In [13], pluriclosed (i.e., 1-pluriclosed) metrics are defined (see also [27]), while in [14] a 1PL metric (manifold) is called a strong Kähler metric (manifold) with torsion (SKT).

For \(p = n-1\), we get a hermitian metric too, because every transverse \((n-1,n-1)\)-form \(\Omega \) is in fact given by \(\Omega = \omega ^{n-1}\), where \(\omega \) is a transverse (1, 1)-form (see, for instance, [23], p. 279). This case was studied by Michelsohn in [23], where \((n-1)\)-Kähler manifolds are called balanced manifolds.

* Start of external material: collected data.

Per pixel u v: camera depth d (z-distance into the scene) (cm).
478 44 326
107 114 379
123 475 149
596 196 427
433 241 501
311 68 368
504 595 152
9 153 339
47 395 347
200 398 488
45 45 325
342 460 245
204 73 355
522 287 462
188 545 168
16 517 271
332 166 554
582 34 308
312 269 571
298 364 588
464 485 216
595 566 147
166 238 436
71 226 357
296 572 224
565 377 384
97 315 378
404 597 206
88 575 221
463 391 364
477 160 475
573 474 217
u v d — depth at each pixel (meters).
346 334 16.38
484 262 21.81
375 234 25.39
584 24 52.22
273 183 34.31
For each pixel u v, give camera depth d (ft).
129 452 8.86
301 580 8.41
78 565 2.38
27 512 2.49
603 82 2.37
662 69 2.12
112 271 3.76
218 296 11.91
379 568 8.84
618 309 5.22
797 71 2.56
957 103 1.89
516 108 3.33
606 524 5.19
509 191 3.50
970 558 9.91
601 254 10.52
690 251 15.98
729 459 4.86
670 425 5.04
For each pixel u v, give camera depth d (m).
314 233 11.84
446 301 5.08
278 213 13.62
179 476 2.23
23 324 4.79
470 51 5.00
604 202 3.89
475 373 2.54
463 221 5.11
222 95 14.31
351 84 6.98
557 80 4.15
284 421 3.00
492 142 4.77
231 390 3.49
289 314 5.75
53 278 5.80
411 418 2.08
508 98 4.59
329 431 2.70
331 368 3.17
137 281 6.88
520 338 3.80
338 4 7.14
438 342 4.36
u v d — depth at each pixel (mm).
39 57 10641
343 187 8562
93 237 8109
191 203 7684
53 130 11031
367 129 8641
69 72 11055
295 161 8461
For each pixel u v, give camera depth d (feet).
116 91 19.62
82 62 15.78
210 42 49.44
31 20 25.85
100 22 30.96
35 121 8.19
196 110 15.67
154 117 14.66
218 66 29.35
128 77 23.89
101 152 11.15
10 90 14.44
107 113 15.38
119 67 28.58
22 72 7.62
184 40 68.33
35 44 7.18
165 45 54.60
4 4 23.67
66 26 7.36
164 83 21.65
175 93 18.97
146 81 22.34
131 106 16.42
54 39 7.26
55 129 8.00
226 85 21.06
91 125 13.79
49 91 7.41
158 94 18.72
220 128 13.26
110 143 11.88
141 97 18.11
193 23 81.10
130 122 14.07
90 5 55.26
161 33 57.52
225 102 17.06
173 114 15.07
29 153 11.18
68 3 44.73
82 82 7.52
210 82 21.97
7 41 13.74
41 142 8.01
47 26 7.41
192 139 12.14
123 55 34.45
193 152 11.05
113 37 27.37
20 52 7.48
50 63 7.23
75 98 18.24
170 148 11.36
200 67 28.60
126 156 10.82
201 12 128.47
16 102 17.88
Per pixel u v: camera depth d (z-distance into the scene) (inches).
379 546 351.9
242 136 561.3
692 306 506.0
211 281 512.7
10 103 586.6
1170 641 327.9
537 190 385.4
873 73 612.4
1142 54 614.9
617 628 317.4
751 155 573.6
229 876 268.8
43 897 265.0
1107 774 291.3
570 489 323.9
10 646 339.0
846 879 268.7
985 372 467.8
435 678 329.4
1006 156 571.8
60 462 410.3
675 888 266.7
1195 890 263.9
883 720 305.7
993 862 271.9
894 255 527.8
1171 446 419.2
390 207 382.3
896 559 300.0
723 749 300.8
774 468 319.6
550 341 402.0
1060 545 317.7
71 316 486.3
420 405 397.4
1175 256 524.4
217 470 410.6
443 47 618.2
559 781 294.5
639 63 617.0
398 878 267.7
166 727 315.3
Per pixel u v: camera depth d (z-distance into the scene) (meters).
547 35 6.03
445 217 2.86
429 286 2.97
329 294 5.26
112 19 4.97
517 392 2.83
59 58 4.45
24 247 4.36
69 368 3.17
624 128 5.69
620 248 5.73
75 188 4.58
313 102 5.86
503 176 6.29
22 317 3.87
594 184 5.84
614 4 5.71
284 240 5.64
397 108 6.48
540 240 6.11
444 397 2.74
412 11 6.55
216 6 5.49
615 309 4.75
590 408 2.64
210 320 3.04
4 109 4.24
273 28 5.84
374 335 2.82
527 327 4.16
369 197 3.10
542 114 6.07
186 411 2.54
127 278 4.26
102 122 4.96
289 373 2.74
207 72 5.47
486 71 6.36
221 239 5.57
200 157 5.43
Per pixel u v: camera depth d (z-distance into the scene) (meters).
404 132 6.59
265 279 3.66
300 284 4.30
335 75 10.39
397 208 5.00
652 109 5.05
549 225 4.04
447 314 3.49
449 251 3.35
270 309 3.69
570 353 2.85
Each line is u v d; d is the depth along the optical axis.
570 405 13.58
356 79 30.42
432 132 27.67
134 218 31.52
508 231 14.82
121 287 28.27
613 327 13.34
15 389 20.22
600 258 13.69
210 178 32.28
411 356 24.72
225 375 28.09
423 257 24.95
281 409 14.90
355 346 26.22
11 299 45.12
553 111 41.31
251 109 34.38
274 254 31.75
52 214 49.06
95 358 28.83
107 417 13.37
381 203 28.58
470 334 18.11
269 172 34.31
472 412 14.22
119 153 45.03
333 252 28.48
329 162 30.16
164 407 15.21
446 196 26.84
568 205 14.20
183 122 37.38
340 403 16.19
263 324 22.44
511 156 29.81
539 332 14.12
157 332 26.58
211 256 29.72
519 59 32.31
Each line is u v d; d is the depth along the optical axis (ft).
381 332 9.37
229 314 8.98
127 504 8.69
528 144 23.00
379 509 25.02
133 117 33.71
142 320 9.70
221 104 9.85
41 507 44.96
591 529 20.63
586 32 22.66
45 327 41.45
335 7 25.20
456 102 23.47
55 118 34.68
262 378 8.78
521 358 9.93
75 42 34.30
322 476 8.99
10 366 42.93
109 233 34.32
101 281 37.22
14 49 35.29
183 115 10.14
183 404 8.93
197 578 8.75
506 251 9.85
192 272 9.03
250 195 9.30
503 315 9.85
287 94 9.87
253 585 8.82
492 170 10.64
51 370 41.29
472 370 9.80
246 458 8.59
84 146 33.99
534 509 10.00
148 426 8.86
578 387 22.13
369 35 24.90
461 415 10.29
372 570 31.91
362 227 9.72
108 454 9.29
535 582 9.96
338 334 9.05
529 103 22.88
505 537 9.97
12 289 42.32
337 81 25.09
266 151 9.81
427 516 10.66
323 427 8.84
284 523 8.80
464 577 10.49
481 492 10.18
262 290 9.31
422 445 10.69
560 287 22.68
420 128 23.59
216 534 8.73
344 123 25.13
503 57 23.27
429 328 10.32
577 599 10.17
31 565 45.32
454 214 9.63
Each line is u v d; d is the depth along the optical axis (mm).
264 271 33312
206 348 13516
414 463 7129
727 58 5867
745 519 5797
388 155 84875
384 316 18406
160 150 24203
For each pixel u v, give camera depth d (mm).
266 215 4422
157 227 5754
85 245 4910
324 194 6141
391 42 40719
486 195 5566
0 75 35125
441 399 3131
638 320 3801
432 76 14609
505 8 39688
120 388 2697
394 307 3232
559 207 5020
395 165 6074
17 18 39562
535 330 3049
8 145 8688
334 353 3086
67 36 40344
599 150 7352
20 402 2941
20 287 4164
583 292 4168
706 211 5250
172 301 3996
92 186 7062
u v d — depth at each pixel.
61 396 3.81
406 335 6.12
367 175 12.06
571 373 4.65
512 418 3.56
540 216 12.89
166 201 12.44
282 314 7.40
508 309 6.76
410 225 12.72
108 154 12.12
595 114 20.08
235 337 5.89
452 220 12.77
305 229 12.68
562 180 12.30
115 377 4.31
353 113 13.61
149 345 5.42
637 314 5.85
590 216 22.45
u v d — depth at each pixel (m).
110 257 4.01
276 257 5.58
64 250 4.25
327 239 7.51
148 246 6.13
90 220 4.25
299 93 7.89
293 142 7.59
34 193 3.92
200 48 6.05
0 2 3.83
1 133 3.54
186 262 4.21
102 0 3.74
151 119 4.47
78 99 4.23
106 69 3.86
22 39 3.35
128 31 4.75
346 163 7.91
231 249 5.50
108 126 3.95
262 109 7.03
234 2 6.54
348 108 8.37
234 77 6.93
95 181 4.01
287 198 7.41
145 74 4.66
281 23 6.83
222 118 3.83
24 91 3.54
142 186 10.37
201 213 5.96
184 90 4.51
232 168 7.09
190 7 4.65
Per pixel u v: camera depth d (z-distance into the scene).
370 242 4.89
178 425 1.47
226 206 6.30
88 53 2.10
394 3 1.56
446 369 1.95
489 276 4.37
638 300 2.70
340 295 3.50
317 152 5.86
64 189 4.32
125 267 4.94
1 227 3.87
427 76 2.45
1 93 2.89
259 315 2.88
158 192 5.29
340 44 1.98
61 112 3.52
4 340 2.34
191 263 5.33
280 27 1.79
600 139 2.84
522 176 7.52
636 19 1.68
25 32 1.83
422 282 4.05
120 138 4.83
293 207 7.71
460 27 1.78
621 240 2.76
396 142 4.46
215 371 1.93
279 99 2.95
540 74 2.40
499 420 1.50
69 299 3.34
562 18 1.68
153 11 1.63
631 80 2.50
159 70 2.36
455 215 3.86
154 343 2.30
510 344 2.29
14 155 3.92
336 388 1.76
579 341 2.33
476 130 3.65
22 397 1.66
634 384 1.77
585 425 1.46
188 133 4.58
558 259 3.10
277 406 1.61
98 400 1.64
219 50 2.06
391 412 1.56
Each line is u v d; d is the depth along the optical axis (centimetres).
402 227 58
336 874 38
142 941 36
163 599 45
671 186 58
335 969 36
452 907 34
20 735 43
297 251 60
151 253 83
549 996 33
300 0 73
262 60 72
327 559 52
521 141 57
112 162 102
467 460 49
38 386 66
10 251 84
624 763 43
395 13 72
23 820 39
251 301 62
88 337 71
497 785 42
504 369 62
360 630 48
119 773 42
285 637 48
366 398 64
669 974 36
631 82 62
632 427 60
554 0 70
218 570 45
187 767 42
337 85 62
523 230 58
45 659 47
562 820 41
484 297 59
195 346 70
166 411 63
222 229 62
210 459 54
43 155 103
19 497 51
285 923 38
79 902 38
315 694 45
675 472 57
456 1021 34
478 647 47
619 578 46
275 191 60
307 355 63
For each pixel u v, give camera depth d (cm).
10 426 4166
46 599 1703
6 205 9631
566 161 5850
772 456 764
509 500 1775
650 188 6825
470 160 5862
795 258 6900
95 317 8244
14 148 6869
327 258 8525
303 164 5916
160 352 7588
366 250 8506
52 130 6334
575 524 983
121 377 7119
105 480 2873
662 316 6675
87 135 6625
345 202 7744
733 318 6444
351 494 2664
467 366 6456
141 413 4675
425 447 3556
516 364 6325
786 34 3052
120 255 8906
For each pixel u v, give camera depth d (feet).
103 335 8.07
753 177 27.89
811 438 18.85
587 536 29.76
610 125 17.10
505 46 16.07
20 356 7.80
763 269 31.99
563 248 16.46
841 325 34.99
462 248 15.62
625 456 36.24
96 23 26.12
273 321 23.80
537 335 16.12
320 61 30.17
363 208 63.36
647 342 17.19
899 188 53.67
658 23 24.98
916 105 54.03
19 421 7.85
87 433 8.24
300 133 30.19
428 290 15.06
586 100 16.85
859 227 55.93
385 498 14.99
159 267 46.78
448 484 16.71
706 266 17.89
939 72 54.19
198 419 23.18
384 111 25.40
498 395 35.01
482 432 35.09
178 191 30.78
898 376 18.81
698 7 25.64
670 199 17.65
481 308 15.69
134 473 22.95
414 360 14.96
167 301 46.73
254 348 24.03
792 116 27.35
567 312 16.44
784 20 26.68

Moreover, \((n-1)\)-symplectic manifolds are called strongly Gauduchon manifolds (sG) by Popovici (compare Definition 2.3 (3) and Theorem 2.4 (3) with [24], Definition 4.1 and Propositions 4.2 and 4.3; see also [25]), while \((n-1)\)-pluriclosed metrics are called standard or Gauduchon metrics. Recently, weakly \((n-1)\)-Kähler manifolds have been called superstrong Gauduchon (super sG) [26].

In the case of a compact manifold N, we got the following characterization (see [1], Theorems 2.1, 2.2, 2.3, 2.4)

Theorem 2.4

1. (1)

   Characterization of compact p-Kähler (pK) manifolds.

   N has a strictly weakly positive (i.e., transverse) (p, p)-form \(\Omega \) with \(\partial \Omega = 0\), if and only if N has no strongly positive currents \(T \ne 0\), of bidimension (p, p), such that \(T = \partial \overline{S} + \overline{\partial }S\) for some current S of bidimension \((p,p+1)\) (i.e., T “bounds” in \(H_{\partial + \overline{\partial }}^{k,k}(N)\), i.e., T is the (p, p)-component of a boundary).

2. (2)

   Characterization of compact weakly p-Kähler (pWK) manifolds.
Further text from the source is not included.